Stories of the promotion handing out huge bonuses under the table or giving fighters lavish gifts presented a facade of a place that had an overarching sense of camaraderie. The buildup to their sale from the Fertitta brothers over to Endeavor in 2016 brought with it a steady stream of changes to something far more polished, and also seemingly more soulless.

First fighters were stripped of sponsors, then they all got uniforms, familiar celebrity officials were unceremoniously shown the door, while others quit, or retired. Rogan even made public announcements that he would retire if the UFC were ever actually sold, as rumors began to spread. Shortly after Endeavor purchased the promotion Goldberg was released from his role in the commentary booth.

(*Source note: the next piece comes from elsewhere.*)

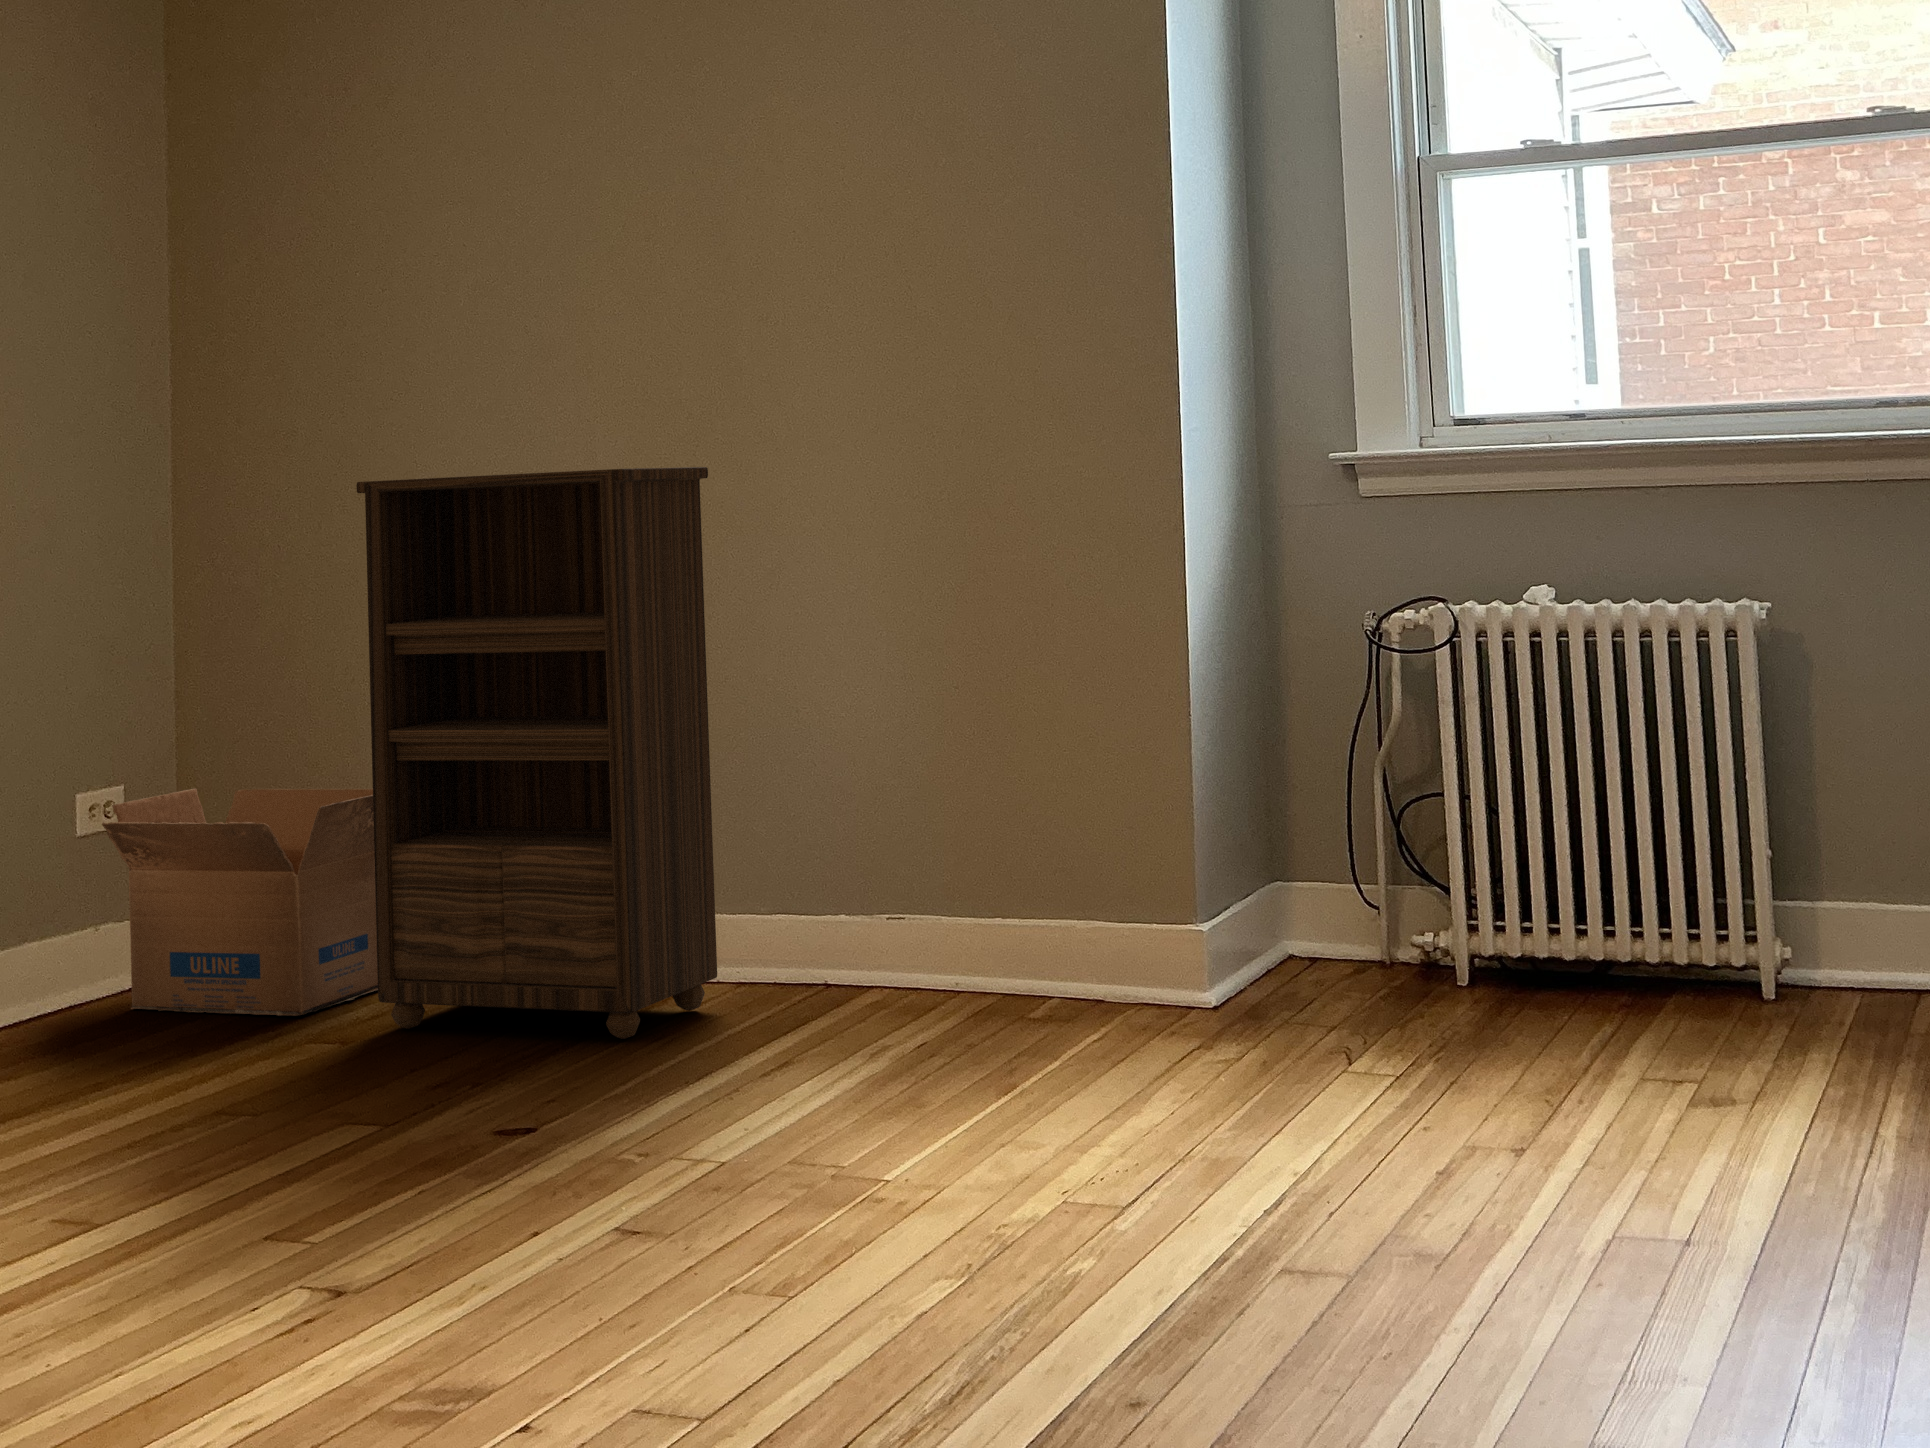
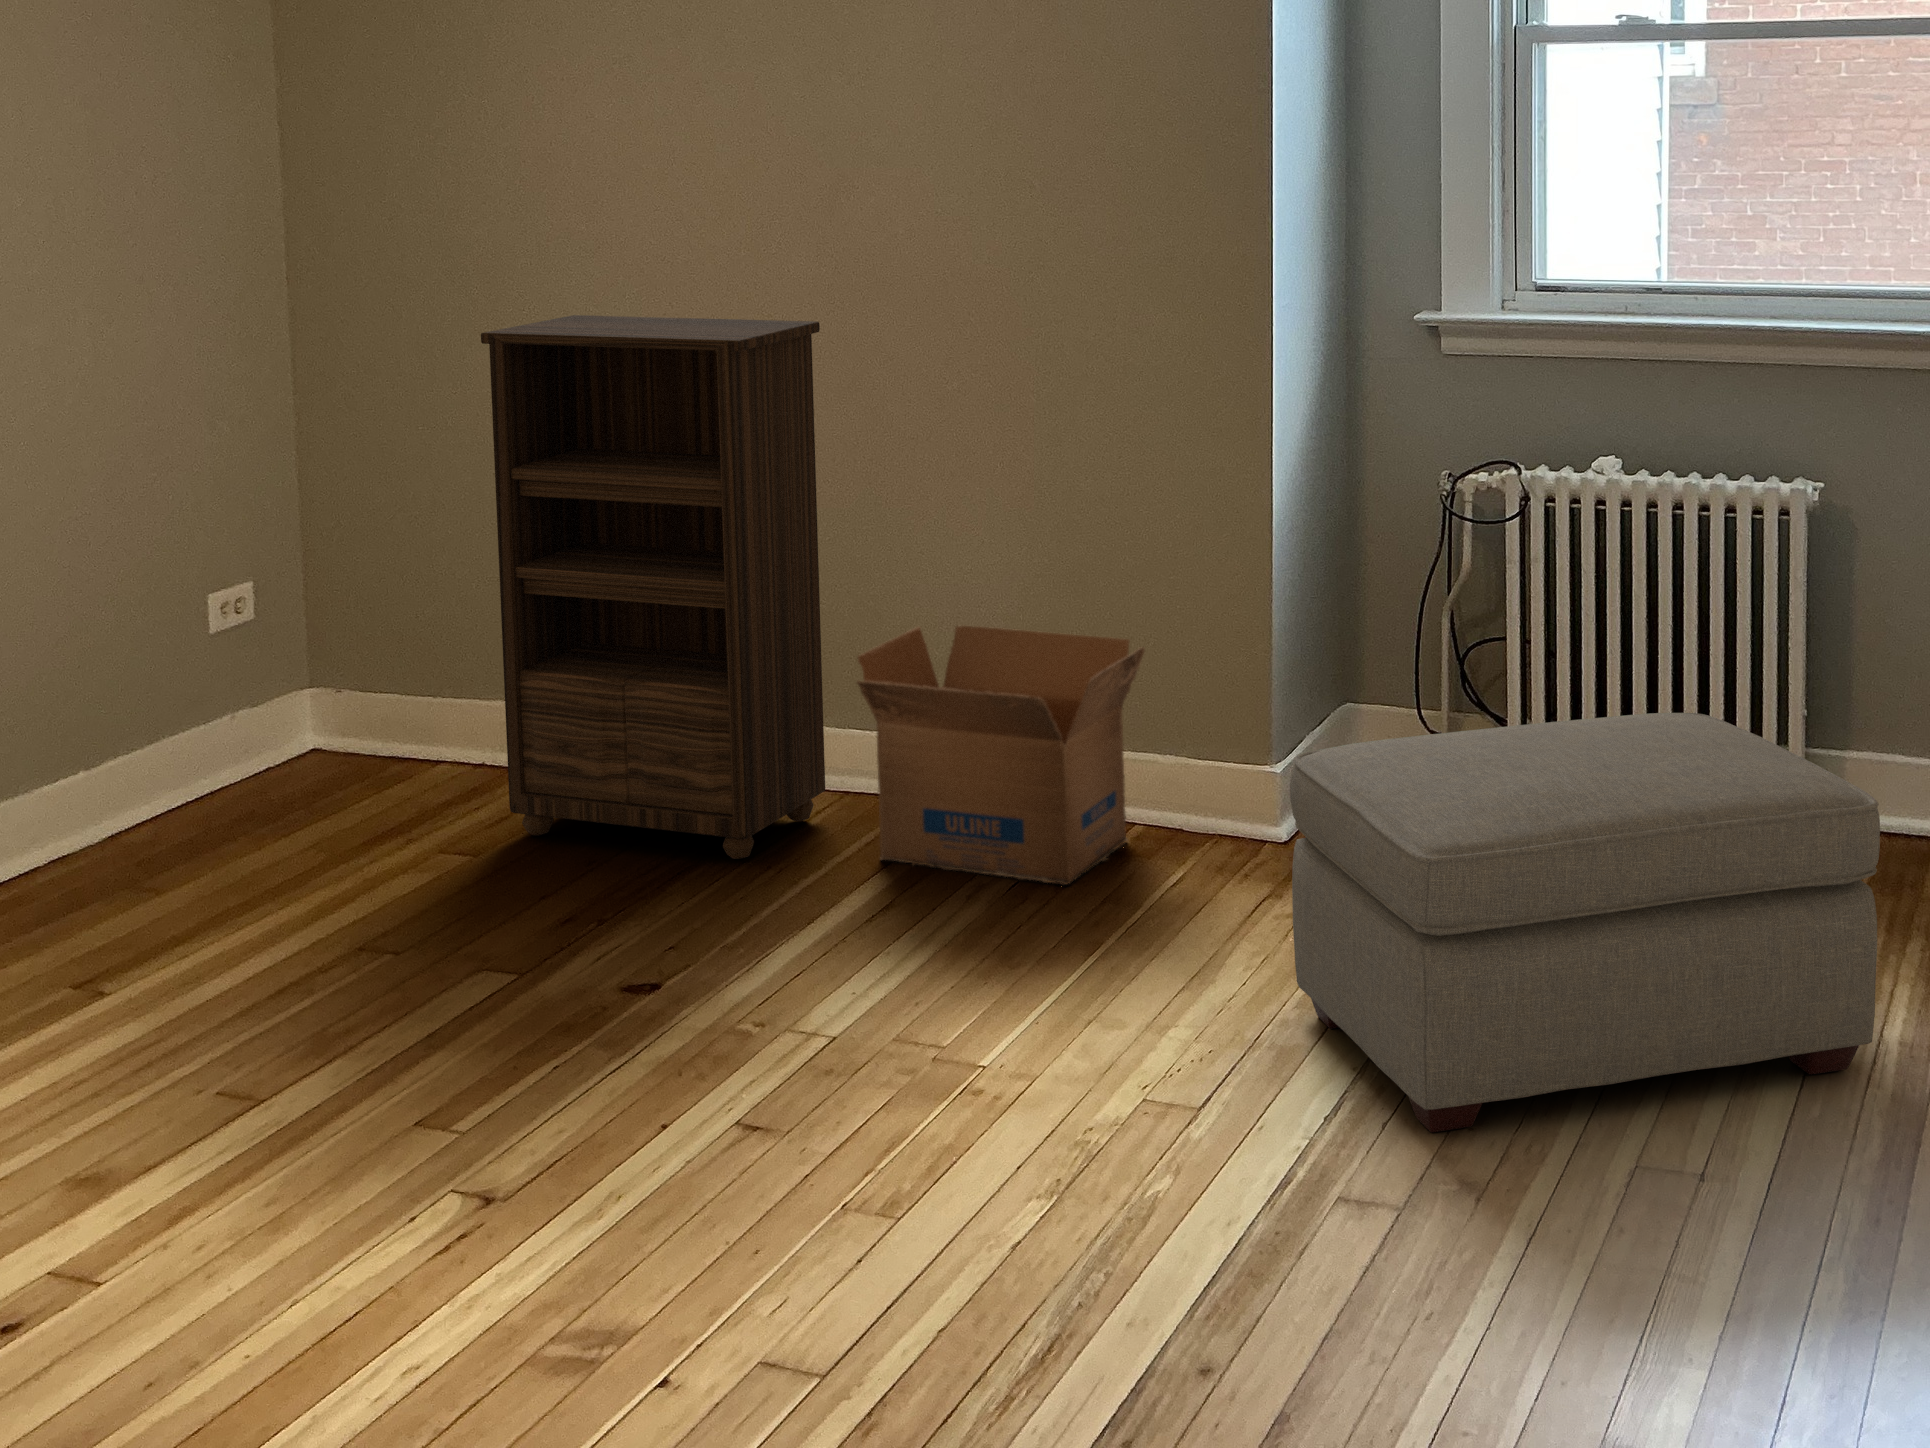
cardboard box: present [102,789,378,1016] -> present [857,625,1145,885]
ottoman: none [1213,799,1864,1215] -> present [1290,713,1880,1132]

But, Rogan didn’t retire. Opting instead to step away from working smaller Fight night shows, and from traveling for overseas events. His presence may have become rarer, but it’s also one of the only things left from those bygone years. For many fans that’s one last remaining point of comfort and contact to the sport as they remember it and that first made them fans. Rogan showing up once every month or so for a PPV makes the event feel not just more familiar, but bigger and more important. At once both a celebrity of the moment and a hit of nostalgia.

UFC 230: Cormier v Lewis
Look at how happy these men are.
Photo by Jeff Bottari/Zuffa LLC/Zuffa LLC via Getty Images

It seems obvious, as well, that his partners in the booth feel similarly about his presence; that it’s an exciting chance to work with someone that they’ve been listening to for years. Whether it’s Michael Bisping or Paul Felder or Daniel Cormier, former fighters always sound happy to be working with Joe Rogan (maybe not Dominick Cruz).

For the UFC then, the choice seems obvious. Rogan may not be the most on-point, or even on-topic, voice on the sidelines these days, but he adds to the atmosphere of fight cards—not just for longtime fans, but for the fighters and broadcasters he works with. He’s a constant, vocal supporter of the UFC and its talent, regularly bringing fighters in to talk on his podcast. And while the ways he uses that platform come with plenty of its own controversy, it’s unquestionable that he speaks directly to an audience that makes up the core of the UFC’s target viewership. Keeping that relationship close seems like something the UFC will always strive to maintain.

As we’ve seen with plenty of events where he’s been absent, Rogan is by no means an essential part of the UFC experience. The promotion certainly could move on without him if they wanted to. But at the moment, it’s pretty hard to see any reason they would, or might ever consider it.